Question

The network shown in the figure is part of a circuit. If at a certain instant, the current $I$ is $5\text{A}$ flowing through the circuit part and it is decreasing at a rate of ${10}^3{\text{As}}^{-1}$ then $V_B-V_A$ equals

• A. $20\text{V}$
• B. $15\text{V}$
• C. $10\text{V}$
• D. $5\text{V}$

Answer 1

The correct option is B $15\text{V}$

Current $I$ is decreasing, hence emf will be induced across inductor such that it supports the current or will increase the decreasing current.
$\Rightarrow +ve$ terminal of the induced emf will be facing towards $B$.

Now, potential diffrenece across the inductor is given as,
$|\epsilon |=L\frac{di}{dt}=\left(5\text{mH}\right)\times \left({10}^3{\text{As}}^{-1}\right)$
$|\epsilon |=5\text{V}$
$\Rightarrow$Travelling from $A\to B$ and potential will drop across resistance by amount $iR$, potential will increase on crossing battery and inductor.
$V_A-iR+15+L\frac{di}{dt}=V_B$
$V_A-(5\times 1)+15+5=V_B$
$\therefore V_B-V_A=15\text{V}$

(TASKS AND EXERCISES):
1. Do these statements agree with the inductor circuit problem above? Answer yes or no for each, and quote the deciding words of the text exactly. (a) At the instant described, the current $I$ is increasing. (b) The induced emf across the inductor has a magnitude of 5 V. (c) The solution gives option C as the correct choice.
2. What are all the answer options offered in the inductor circuit problem above, with their letters?
3. Reproduce the inductor circuit problem above from "Current $I$ is decreasing, hence" up to and including "battery and inductor.".

(INFORMATION SUPPLIED):
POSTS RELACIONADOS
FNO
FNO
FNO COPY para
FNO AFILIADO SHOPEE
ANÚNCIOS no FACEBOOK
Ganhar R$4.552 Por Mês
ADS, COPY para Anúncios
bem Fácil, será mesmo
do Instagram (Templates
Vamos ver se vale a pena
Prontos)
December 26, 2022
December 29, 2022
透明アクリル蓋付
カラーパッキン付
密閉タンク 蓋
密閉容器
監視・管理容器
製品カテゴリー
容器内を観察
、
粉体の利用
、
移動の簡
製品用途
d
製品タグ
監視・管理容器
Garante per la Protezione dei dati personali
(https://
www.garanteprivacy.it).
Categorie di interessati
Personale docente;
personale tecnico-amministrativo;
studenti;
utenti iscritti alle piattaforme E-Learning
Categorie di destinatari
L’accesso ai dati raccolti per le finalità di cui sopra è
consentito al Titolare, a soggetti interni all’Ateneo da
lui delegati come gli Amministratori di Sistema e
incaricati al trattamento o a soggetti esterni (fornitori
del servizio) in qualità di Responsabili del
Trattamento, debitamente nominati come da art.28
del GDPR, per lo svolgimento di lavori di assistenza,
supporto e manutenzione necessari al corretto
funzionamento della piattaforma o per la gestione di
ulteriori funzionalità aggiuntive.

(EXPECTED OUTPUTS):
1.
(a) No: "Current $I$ is decreasing"
(b) Yes: "$|\epsilon |=5\text{V}$"
(c) No: "The correct option is B $15\text{V}$"

2.
A. 20 V
B. 15 V
C. 10 V
D. 5 V

3.
Current $I$ is decreasing, hence emf will be induced across inductor such that it supports the current or will increase the decreasing current.
$\Rightarrow +ve$ terminal of the induced emf will be facing towards $B$.

Now, potential diffrenece across the inductor is given as,
$|\epsilon |=L\frac{di}{dt}=\left(5\text{mH}\right)\times \left({10}^3{\text{As}}^{-1}\right)$
$|\epsilon |=5\text{V}$
$\Rightarrow$Travelling from $A\to B$ and potential will drop across resistance by amount $iR$, potential will increase on crossing battery and inductor.